La traiettoria e il rilevamento del velivolo
I radar del paese hanno rilevato l’aeromobile senza pilota mentre entrava dalla direzione della Moldavia, a circa 24 km a nord di Galati, nel sud-est della Romania. Il ministero ha spiegato che il caccia ha «stabilito il contatto radar con il bersaglio e ha ricevuto l’autorizzazione ad ingaggiare». Il drone Romania è stato quindi neutralizzato durante la missione di sorveglianza aerea della NATO, secondo la ricostruzione fornita.
Dove sono caduti i rottami e il quadro regionale
Secondo la nota ufficiale i frammenti sarebbero ricaduti in un’area non abitata tra due villaggi, senza provocare vittime o danni a persone. La Romania condivide un confine terrestre di 614 km con l’Ucraina e ha registrato, negli ultimi anni, ripetute violazioni dello spazio aereo. Le incursioni con velivoli senza pilota e il rinvenimento di mine galleggianti nel Mar Nero hanno sollevato preoccupazioni sulle rotte commerciali e energetiche nella regione.
Nel corso dell’anno le forze aeree romene avevano già reagito a più intrusioni: a luglio piloti di F-16 rumeni avevano abbattuto tre droni russi che avevano violato lo spazio nazionale, un episodio segnalato come il primo abbattimento diretto da parte di caccia romeni dopo decine di incursioni nel corso dell’invasione russa dell’Ucraina. Il drone Romania di oggi rappresenta il quarto aeromobile senza pilota abbattuto nel corso dell’anno, ha precisato il ministero.

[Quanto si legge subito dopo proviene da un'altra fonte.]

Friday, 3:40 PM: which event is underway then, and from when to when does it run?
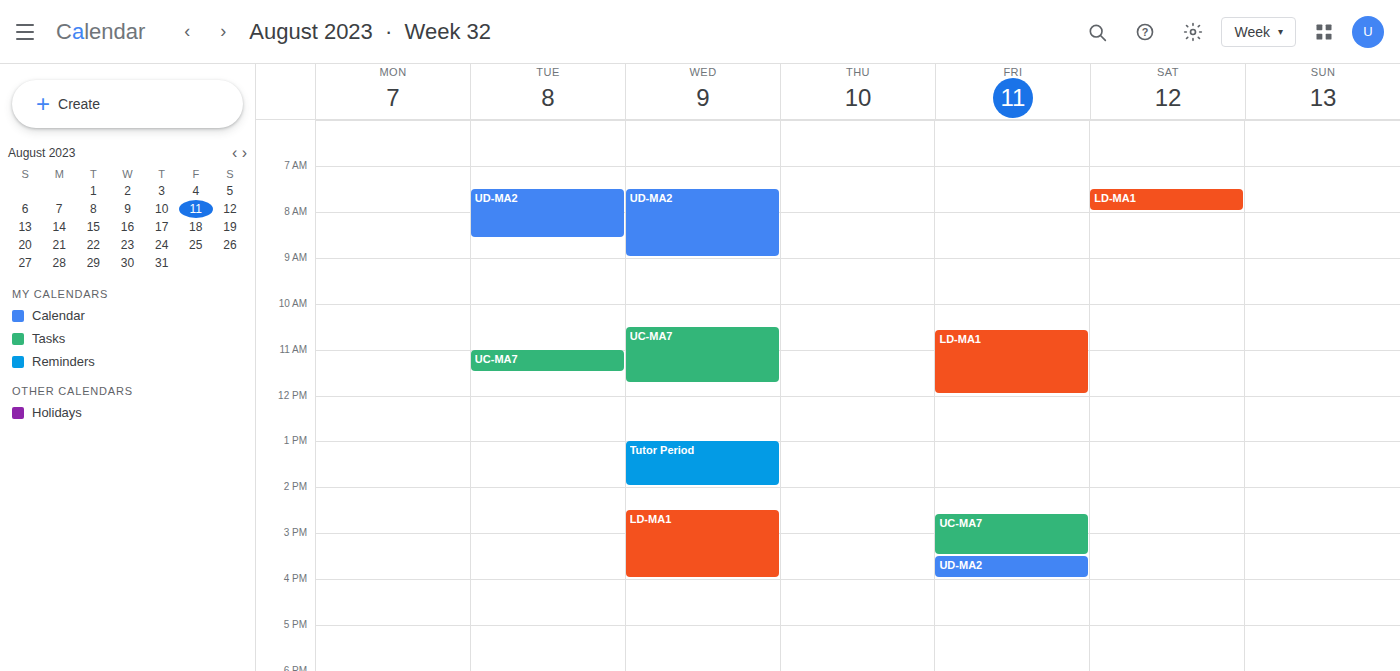
"UD-MA2", 3:30 PM to 4:00 PM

In un episodio precedente, avvenuto all’inizio dell’anno, un drone di origine russa era precipitato contro un palazzo di appartamenti nella città di Galati durante un attacco notturno contro l’Ucraina, ferendo due persone. Quelle condizioni hanno contribuito a innalzare il livello di vigilanza lungo la costa e nelle rotte marittime del Mar Nero.

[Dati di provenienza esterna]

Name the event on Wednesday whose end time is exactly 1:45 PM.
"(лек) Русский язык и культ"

Il ministero della Difesa ha sottolineato che l’intercettazione è avvenuta nell’ambito delle operazioni di polizia aerea svolte sotto l’egida NATO e che le procedure seguite sono state quelle previste per la gestione di bersagli non identificati. La stessa nota ha puntato sull’importanza di mantenere il controllo degli spazi aerei per tutelare le rotte commerciali e gli insediamenti civili nelle aree di confine.
Le autorità locali e i reparti militari continuano le verifiche sul luogo del ritrovamento dei frammenti per ricostruire l’esatta dinamica dell’incursione e accertare, dove possibile, l’origine del dispositivo. Il ministero ha precisato che non sono state apportate indicazioni aggiuntive sull’origine del drone oltre al rilevamento iniziale dalla direzione della Moldavia.